• **Articolo**

Puntualmente ecco ricomparire nel caso degli Armeni il fenomeno dei Giusti. Come per gli ebrei si distinsero dei Giusti che salvarono quanti più ebrei poterono, così molti armeni sopravvissuti furono salvati da arabi musulmani. Molte sono le testimonianze di Armeni:  “io non odio il popolo turco perché esso ci ha anche salvato; responsabile è stato il governo”. Anche in situazioni estreme ci sono uomini che sanno dire di no al male, anche a costo della vita. Niente, né Shoah né metz yeghéren (il grande annientamento per gli armeni) autorizzano il discredito assoluto sull’uomo. Sebbene tutto congiuri a tacer di lui, “di noi come si tace un’onta” (Rilke), ci sono uomini che – da sempre – hanno fatto buon uso della loro libertà, riscattando la dignità umana dall’abiezione con la carità o con atti che molto le assomigliano.

Del resto che il male non abbia vinto nel caso degli armeni è dimostrato dal fatto che per essi la memoria del male non è legata tanto ai morti, in una sorta di lugubre rituale collettivo, ma ai martiri, che ci guidano e ci insegnano a scegliere e seguire il bene.

• **Dati forniti**

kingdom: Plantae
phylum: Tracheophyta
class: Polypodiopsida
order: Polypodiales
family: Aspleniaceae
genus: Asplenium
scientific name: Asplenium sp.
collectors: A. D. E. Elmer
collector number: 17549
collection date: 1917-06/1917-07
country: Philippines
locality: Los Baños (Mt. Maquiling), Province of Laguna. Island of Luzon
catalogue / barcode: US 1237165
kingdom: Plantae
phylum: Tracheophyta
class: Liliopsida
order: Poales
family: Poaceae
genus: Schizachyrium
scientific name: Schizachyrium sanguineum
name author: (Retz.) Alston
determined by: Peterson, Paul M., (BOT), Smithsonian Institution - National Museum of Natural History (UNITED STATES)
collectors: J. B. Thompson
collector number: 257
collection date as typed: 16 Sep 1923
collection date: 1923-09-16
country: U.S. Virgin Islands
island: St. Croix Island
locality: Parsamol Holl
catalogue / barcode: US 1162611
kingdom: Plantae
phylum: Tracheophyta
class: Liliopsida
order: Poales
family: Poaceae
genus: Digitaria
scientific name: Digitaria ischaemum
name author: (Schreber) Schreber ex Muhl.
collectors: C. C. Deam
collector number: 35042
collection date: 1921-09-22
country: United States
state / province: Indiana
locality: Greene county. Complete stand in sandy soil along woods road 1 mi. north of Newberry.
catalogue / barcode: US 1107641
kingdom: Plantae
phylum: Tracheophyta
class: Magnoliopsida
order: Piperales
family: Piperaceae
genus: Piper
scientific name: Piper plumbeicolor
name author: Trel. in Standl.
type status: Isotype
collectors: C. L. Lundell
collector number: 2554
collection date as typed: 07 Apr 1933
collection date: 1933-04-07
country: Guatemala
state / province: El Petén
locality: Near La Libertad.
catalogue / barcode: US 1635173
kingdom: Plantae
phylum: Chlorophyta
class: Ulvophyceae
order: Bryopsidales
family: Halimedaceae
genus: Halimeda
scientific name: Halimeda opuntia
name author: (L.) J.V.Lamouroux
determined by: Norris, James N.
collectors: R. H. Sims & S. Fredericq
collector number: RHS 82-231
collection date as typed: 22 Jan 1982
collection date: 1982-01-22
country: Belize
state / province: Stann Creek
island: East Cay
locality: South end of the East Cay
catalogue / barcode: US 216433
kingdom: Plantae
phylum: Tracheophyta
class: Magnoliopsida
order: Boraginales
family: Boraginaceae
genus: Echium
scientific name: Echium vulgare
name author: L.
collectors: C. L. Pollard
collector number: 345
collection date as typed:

• **Elenco dei compiti**
**A.** Secondo l'articolo, da chi furono salvati molti armeni sopravvissuti?
**B.** Trascriva dall'articolo il passo che va da "Puntualmente ecco ricomparire" fino a "molto le assomigliano.".

• **Risposte attese**
**A.** Da arabi musulmani.

**B.**
Puntualmente ecco ricomparire nel caso degli Armeni il fenomeno dei Giusti. Come per gli ebrei si distinsero dei Giusti che salvarono quanti più ebrei poterono, così molti armeni sopravvissuti furono salvati da arabi musulmani. Molte sono le testimonianze di Armeni:  “io non odio il popolo turco perché esso ci ha anche salvato; responsabile è stato il governo”. Anche in situazioni estreme ci sono uomini che sanno dire di no al male, anche a costo della vita. Niente, né Shoah né metz yeghéren (il grande annientamento per gli armeni) autorizzano il discredito assoluto sull’uomo. Sebbene tutto congiuri a tacer di lui, “di noi come si tace un’onta” (Rilke), ci sono uomini che – da sempre – hanno fatto buon uso della loro libertà, riscattando la dignità umana dall’abiezione con la carità o con atti che molto le assomigliano.